Euro Banknotes and CoinsIf you are from a country where Euro is used, you probably know that you don’t need to exchange it for some kind of “Slovak Euro”. Just use yours. If you come from a country where other currencies hold, please read the following tips on how to exchange money:

  • Credit cards are accepted in most of the stores, hotels, restaurants. In larger cities there is an ATM practically on every corner, in smaller towns you don’t need to walk that much either. So you don’t really need to exchange too much before you get to Slovakia.
  • Be aware of people offering money exchange services on the streets. Usually in Bratislava, they offer you a very good exchange rate, but you are very likely to be cheated or robbed.
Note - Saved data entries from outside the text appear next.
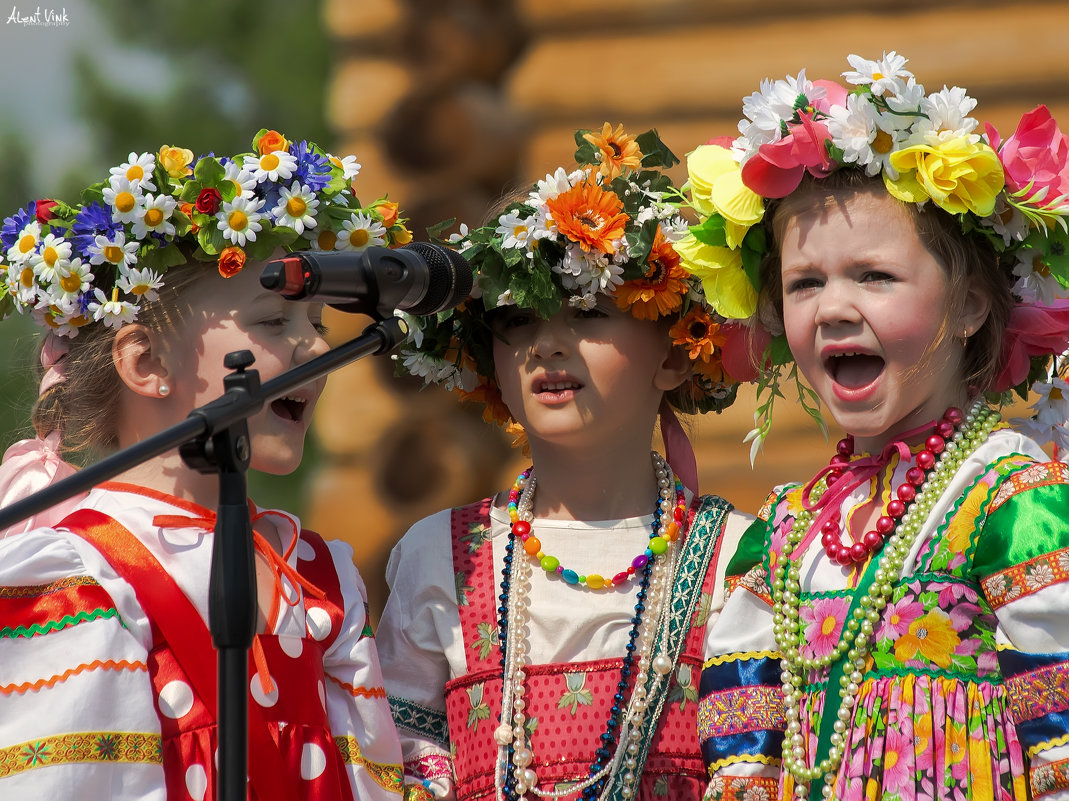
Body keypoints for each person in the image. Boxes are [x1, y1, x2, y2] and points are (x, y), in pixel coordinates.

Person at [682, 53, 1069, 800]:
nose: (832, 307)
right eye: (804, 284)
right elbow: (741, 765)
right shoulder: (784, 532)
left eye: (874, 276)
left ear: (969, 306)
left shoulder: (1012, 503)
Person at [0, 130, 411, 800]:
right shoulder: (84, 579)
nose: (312, 343)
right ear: (147, 364)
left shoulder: (318, 575)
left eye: (315, 321)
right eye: (275, 322)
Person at [377, 124, 755, 801]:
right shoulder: (442, 556)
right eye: (515, 322)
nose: (547, 344)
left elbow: (754, 769)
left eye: (585, 312)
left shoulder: (737, 555)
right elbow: (402, 759)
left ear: (673, 353)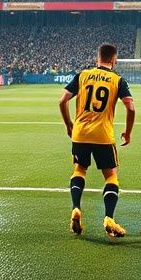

Sometimes they sell you some cheap currency instead of Euro (Slovakia currency) or they give you counterfeit money or they put worthless papers between the regular banknotes, so it looks like a big amount of money.
  • Exchange offices at the airport, railway or bus stations are completely legal and robber-safe, but some of them use unethical business practices. Even if you see a big sign that they offer money exchange services with 0% commission, be careful! The two most usual tricks are the following: They are showing the exchange rates of SELLING Euro, so the rates look very nice for you, but your rates for BUYING Euro are completely different/worse. The other trick is that they show you very good buying exchange rates, but there is a small sign that those rates count only when buying more than 1000 EUR (or other amount). Always ask beforehand, what is the exchange rate for your amount of money!
  • Although you may not get the best rates, the banks are the safest places offering money exchange services.

Please, do not “play with the money” at overcrowded places, you just give robbers a chance!


Small quiz :)

So, three times again:

  • What currency is used in Slovakia? Euro.
  • Does Slovakia use the Euro? Yes.
  • Is Slovakia in the Eurozone? Yes.